PHASE-DEPENDENCE OF FUNCTIONAL CONNECTIVITY IN GRID CELL NETWORKS

Grid cells in the medial entorhinal cortex are hypothesized to participate in a continuous attractor network (CAN), in which recurrent connectivity constrains population activity to a low-dimensional toroidal manifold. Although growing evidence supports this framework, a key aspect of grid cell CAN models remains untested, namely the assumption that functional connectivity within a grid module depends on grid phase. Specifically, many CAN models propose a Mexican hat-like connectivity profile with excitation between functionally similar cells and inhibition of more dissimilar neurons.

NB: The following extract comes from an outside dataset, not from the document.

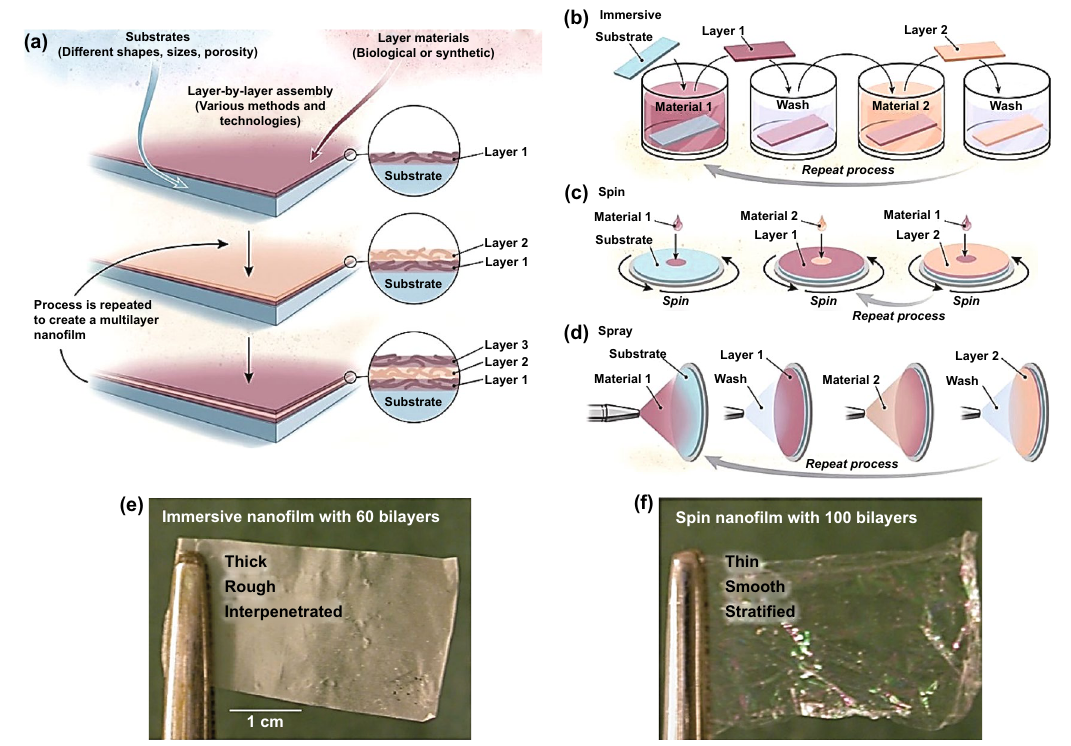
Fig. 14 a Schematics view of multilayer assembly technique. b – d Schematics view of the cyclical process of immersive, spin, and spray assem- bly spray layer by layer assembly. e, f Immersive and spin assembled films of hydrophobically modified poly(ethylene oxide) and poly(acrylic acid). Reproduced with permission from Ref. [41] Copyright © 2015, American Association for the Advancement of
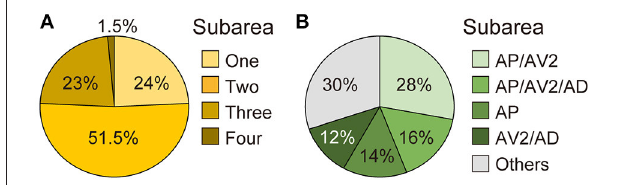
FIGURE 4 | Projection target of single JO-A neurons. (A) Percentage of single neurons that innervate one, two, three, or four subareas. (B) Major types of JO-A neurons.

To test this prediction, we developed an all-optical approach to probe functional connectivity between grid cells. Grid cells are first recorded in freely moving mice using a miniature two-photon (2P) microscope (MINI2P), then re-identified in a benchtop 2P holographic stimulation system. Grid cells expressing rsChRmine are selectively photostimulated, and stimulation-triggered responses are measured in non-stimulated grid cells and related to their grid phase.
Using this approach, we record over 100 grid cells simultaneously with MINI2P. On average 80% of these neurons can be re-identified and photostimulated in the benchtop system. Preliminary results suggest enhanced excitatory functional connectivity between grid cells with similar phases whereas connectivity between phase-dissimilar cells is dominated by inhibition. In contrast, similar stimulation experiments for direction-tuned neurons in the parasubiculum reveal global inhibition, independent of preferred firing direction. If further validated, these findings may confirm the existence of CAN connectivity for grid cells, and a potential lack thereof for direction-tuned neurons in the parasubiculum, whose ring-like topology may be derived from upstream systems.